Summary:

[qi:004] T-Mobile service experienced a hiccup yesterday evening that left some 2 million users without service, and the usual rush of tweets and news stories followed the outage. On Monday night Rackspace, which provides managed hosting and cloud services, also experienced problems that took some customers […]

[qi:004] T-Mobile service experienced a hiccup yesterday evening that left some 2 million users without service, and the usual rush of tweets and news stories followed the outage. On Monday night Rackspace, which provides managed hosting and cloud services, also experienced problems that took some customers out for hours. The interesting things here are the difference in how both firms handled it and how much publicity each event garnered.

As of last count, a Google search returned more than 250 articles dealing with the T-Mobile outage while there were only 11 articles on Rackspace’s outage, even though it affected popular sites like TechCrunch, Daily Booth and Posterous. The higher visibility of the T-Mobile outage is likely a result of how consumer-oriented the service is. So the first lesson is, if you are a consumer-facing service, you need to have your PR people on the blog, Twitter, newspaper circuit offering statements and remedies quickly.

The second lesson can be found in how the events were handled. When it came to handling the outage, T-Mobile issued fairly regular updates but hasn’t yet provided any insight into what happened. In an age of transparency, this doesn’t go over well.
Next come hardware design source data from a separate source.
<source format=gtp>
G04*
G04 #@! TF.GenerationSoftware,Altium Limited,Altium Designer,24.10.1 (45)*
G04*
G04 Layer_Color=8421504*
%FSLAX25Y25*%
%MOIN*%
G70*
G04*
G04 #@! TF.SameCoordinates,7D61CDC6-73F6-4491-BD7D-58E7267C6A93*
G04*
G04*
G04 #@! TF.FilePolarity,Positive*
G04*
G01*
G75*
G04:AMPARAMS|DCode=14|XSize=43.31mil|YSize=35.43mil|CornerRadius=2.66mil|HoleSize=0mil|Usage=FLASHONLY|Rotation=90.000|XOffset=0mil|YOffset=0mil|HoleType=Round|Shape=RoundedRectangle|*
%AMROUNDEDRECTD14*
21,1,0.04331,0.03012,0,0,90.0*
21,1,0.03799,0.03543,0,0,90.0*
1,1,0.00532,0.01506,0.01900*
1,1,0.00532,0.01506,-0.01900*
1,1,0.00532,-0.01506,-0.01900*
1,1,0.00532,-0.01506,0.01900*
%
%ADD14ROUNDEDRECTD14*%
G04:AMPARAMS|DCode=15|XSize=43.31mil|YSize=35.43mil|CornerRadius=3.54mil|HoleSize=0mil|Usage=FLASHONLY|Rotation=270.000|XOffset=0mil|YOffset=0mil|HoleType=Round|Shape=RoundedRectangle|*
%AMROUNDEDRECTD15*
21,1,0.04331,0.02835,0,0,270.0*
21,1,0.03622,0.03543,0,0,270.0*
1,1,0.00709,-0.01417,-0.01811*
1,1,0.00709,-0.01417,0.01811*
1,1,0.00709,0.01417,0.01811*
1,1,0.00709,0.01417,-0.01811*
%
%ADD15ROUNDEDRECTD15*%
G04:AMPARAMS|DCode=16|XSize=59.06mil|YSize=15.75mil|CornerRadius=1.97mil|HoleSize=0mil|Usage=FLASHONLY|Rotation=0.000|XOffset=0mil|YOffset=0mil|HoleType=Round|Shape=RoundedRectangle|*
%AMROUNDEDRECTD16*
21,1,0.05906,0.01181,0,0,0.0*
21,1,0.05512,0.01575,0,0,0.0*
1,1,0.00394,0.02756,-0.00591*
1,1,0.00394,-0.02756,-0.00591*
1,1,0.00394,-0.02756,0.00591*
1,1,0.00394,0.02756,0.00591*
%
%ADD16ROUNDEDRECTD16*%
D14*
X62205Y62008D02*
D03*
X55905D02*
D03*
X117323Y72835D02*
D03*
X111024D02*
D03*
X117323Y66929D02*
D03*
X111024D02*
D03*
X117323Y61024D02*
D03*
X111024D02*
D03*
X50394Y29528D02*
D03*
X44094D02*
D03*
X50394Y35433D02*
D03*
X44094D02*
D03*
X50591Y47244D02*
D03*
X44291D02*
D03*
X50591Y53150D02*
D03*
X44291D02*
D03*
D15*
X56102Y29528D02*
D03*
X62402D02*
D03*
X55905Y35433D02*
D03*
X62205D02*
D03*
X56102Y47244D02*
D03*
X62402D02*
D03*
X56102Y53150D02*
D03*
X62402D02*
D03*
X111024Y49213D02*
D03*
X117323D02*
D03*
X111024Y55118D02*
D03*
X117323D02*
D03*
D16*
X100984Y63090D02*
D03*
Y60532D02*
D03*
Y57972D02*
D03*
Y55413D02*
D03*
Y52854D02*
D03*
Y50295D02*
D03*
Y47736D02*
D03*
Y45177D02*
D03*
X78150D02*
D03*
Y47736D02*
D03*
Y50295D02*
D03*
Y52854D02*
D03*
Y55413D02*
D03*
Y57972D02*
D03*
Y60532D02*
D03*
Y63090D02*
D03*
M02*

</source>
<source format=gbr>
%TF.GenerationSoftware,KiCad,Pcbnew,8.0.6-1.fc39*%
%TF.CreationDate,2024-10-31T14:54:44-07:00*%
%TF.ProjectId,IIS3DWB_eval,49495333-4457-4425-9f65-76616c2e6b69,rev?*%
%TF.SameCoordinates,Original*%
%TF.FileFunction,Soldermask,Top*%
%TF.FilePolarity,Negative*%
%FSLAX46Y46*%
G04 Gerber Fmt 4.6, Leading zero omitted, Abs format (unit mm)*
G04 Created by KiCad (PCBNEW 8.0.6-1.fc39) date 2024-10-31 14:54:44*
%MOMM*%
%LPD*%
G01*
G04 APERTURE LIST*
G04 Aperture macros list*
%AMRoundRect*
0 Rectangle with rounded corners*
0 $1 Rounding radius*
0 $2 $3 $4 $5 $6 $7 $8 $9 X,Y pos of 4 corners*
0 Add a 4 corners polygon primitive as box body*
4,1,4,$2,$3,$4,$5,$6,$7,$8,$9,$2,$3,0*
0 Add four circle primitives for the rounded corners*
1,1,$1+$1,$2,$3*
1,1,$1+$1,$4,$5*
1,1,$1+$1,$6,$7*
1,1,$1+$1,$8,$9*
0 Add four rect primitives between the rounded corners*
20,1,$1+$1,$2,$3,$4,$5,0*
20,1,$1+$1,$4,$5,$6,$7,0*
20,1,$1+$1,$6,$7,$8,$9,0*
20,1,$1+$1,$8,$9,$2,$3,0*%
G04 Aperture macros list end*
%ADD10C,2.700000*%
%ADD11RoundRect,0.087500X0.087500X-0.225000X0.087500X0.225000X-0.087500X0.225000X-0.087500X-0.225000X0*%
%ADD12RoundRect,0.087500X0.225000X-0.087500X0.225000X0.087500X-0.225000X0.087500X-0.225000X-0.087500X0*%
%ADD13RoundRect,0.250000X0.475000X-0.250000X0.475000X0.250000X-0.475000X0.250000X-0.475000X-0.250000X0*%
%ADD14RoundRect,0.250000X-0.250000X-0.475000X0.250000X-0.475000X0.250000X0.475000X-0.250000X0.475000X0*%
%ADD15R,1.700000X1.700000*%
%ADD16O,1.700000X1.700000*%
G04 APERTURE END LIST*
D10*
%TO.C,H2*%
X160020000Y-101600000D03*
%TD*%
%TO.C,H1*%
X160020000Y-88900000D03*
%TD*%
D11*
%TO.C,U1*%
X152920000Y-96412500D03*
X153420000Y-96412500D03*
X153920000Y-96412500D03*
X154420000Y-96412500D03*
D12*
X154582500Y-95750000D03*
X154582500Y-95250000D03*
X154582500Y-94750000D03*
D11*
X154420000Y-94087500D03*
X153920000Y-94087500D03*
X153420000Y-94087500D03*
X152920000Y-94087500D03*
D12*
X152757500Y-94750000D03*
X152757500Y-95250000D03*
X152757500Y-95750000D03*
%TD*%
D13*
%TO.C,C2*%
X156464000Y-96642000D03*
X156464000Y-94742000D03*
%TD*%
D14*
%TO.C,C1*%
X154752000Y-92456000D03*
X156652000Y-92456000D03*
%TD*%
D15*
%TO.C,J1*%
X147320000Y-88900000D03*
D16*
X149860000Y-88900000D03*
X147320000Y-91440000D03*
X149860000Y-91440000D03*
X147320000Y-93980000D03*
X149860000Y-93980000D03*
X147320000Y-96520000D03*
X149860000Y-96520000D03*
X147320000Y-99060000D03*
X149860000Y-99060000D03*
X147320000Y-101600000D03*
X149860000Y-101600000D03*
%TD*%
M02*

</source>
Meanwhile, Rackspace has a very detailed status page that offers actual information on what went wrong and what it’s doing to fix it. Additionally, Rackspace offered actual people for its customers to call.

Other enterprise-focused services should take a lesson from Rackspace, especially when it comes to delivering cloud services. Take Google for instance; during a July App Engine platform outage, I got several emails from people who were frustrated that Google didn’t give them much information on the problem. One of those emails (I’m keeping the person’s name out of this as he is dependent on Google to host some of his information) noted: “I think the time is appropriate for a real critique of the offering, and force them to answer publicly about what they’re doing to fix whatever architectural flaw is knocking the service down every 2 or 3 weeks.”
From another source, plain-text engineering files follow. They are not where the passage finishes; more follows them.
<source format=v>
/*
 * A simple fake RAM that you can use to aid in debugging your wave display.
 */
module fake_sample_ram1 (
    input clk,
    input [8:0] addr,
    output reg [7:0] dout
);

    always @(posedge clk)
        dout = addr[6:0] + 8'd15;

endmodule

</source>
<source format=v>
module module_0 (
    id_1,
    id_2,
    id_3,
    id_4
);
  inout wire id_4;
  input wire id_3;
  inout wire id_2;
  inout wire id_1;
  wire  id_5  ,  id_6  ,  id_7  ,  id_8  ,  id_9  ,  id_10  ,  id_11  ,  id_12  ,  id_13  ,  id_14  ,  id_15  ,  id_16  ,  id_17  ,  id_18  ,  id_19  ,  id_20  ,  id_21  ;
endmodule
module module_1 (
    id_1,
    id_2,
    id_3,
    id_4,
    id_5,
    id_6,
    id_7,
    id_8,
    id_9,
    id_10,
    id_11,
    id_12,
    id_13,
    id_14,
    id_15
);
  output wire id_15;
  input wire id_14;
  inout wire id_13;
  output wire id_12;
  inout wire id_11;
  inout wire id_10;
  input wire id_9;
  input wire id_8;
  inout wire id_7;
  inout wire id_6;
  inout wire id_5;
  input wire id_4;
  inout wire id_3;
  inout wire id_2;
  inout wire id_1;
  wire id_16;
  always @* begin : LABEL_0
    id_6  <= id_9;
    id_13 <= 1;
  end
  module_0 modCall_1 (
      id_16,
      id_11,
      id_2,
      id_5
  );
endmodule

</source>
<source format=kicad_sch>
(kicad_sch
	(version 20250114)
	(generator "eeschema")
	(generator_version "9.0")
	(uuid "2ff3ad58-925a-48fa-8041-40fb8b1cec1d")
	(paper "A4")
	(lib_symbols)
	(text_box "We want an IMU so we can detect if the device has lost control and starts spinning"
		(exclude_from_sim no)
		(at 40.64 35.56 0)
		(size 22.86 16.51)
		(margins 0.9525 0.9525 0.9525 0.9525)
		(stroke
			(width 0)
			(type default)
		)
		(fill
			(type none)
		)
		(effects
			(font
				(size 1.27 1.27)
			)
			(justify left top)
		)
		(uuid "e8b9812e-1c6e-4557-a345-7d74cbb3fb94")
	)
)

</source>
Google’s stoplight metric (which offers only “no issues, investigating or service disruption”), paired with intermittent, vague blog posts, isn’t likely to cut it for long. If Google wants to play in the enterprise with its cloud platforms and services, it’s going to have to have people on hand to offer real customer service (something I’m not sure Google ever does — although, when Om complained about Gmail, a media relations person did get us someone on the phone) and provide better updates.

Last week, I chatted with Steven Cakebread, the former CFO of Saleforce.com, about service level agreements for demand computing and platforms as a service for the enterprise. In our conversation, he said that, until there’s more competition, Google and Amazon won’t have a huge incentive to explain outages in detail or get people on the job of explaining and holding customer’s hands during outages. So I suppose it’s a good thing IBM, Savvis, Rackspace, Terremark and others are all crowding into this space.